What you need to do
Count the lines below that contain the string "sites", and reply with only that number.

Records from a dataset
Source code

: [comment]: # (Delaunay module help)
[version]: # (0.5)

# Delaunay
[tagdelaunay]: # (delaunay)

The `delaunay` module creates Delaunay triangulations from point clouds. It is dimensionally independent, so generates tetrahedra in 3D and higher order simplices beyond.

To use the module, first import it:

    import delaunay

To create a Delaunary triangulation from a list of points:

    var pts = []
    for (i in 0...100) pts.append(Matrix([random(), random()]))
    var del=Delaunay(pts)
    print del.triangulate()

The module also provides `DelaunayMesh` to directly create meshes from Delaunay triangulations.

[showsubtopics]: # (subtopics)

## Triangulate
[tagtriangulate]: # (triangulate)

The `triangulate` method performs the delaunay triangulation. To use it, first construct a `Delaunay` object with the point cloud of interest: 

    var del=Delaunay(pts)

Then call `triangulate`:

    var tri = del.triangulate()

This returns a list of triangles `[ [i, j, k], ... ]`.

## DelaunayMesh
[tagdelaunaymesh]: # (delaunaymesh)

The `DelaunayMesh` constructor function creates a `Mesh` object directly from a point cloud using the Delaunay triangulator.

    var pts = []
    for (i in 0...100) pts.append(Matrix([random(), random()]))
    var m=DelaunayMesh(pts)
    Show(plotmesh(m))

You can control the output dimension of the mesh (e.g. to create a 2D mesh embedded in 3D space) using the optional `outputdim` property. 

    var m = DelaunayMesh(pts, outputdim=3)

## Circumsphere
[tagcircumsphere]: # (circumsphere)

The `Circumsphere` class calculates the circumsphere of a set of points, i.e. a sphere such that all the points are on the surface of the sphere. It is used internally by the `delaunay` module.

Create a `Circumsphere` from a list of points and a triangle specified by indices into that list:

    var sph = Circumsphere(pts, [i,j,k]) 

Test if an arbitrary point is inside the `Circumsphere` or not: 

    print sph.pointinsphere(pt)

* * *

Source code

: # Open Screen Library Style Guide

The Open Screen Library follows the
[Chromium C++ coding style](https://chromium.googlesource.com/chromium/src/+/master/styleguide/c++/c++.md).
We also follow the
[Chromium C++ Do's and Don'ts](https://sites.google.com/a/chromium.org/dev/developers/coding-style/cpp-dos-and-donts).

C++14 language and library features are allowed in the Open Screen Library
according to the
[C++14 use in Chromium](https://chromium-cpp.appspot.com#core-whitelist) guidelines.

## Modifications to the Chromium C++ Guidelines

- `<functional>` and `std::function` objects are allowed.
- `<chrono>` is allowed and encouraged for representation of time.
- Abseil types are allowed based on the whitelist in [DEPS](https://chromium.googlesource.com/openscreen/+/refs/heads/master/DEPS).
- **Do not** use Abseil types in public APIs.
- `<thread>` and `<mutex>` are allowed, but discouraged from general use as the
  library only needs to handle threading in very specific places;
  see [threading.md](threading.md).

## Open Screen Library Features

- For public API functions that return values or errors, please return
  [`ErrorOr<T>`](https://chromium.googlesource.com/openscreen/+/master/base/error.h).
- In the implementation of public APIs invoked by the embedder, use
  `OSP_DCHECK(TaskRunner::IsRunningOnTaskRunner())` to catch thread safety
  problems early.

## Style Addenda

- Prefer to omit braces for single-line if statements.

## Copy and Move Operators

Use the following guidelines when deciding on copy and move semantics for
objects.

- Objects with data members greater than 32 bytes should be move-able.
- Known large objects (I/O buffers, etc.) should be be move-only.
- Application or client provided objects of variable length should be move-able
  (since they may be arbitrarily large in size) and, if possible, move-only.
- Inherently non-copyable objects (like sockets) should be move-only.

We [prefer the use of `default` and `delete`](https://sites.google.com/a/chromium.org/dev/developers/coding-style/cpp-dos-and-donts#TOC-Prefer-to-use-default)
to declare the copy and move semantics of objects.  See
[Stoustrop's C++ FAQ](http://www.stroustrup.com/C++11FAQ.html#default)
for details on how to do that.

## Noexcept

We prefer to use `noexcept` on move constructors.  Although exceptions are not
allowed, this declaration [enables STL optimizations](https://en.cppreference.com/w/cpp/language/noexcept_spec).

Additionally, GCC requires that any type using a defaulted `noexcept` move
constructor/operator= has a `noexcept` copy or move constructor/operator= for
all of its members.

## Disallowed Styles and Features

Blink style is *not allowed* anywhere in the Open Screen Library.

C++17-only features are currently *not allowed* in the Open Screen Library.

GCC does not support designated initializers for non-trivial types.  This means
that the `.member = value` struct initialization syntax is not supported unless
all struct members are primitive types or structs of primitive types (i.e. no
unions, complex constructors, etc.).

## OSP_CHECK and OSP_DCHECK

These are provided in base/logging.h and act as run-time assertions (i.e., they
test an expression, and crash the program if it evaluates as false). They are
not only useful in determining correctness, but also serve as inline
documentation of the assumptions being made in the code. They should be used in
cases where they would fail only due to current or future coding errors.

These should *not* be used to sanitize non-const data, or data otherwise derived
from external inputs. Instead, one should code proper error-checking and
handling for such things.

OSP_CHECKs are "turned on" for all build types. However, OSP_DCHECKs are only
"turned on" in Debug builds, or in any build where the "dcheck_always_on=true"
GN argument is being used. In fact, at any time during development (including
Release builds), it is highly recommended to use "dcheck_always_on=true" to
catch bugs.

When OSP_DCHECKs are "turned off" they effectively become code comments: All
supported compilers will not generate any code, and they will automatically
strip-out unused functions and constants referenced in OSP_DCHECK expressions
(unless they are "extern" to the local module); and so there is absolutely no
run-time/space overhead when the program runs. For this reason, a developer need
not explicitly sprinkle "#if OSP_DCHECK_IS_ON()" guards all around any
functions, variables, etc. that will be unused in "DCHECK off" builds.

Exercise solution
2